家庭教師のような形で技術的なメンターを付けるという方法もあります。学習進行スピードや柔軟性という意味ではメンター契約してみてもらうと効果が高いと思います。気になったときだけデータの添削を依頼する、という手も有効です。

この方法が、コストや時間を考えると最も効率的です。

共通でいえること

学習方法はその時の状況次第で良いモノが変わりますが、何を学習すべきかということはハッキリ言えます。

【どう型紙を修正すれば希望の形になるのかを学習する

何かの服をつくるための基本的な型紙データや、3Dデータは無料で配布されています。ゼロから作るチカラよりも補正していく能力を鍛えた方が汎用性は高いと言い切れます。CLO公式のマーケットプレイスでも、公式が服のデータを無料配布しています。これらの服をベースに付け足したり、組み合わせることで殆どすべてのデザインの服を作ることが可能です。

服の表現には正解がなく、ゼロから学習すると時間がかかりすぎてしまいます。

型紙の知識が中途半端にあるとかえって迷ってしまう場合もあります。
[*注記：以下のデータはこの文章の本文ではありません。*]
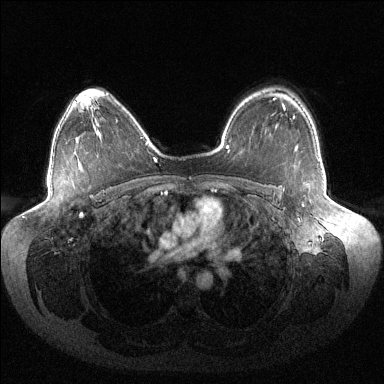
Breast MRI (dynamic contrast-enhanced), one axial slice; slice 98 of 144 in the series (ordered by position); dynamic contrast-enhanced series, time point 2 of 6 at this slice position (early post-contrast); 1.5 T; TE 1.5 ms, TR 4.6 ms; 384 × 384 image matrix. Female patient.
Annotated regions visible in this slice (semi-automatically segmented with operator editing):
- enhancing-tissue mask used for the functional tumour volume (all voxels passing the contrast-enhancement thresholds inside the analysis volume; usually the tumour): bounding box (x1, y1, x2, y2) in pixels: (293, 116, 303, 206)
例えば、アバターをTポーズにして服を作っていく(そのままウエイト付けなどをする)場合、袖山はかなり低くしておく必要があります。こういった内容にも柔軟に対応できるのは修正や補正する知識です。

まとめると【服の構造と修正・補正方法が分かる人に2D/3Dを教えてもらう】という方法がもっとも効率的でオススメです。予算次第だと思いますが仕事や受注に活かせるなら、早めに身につけた方が結果的にお得です。

こういった内容を展開しているサービスや会社もありますし、SNSなどで探してみても良いでしょう。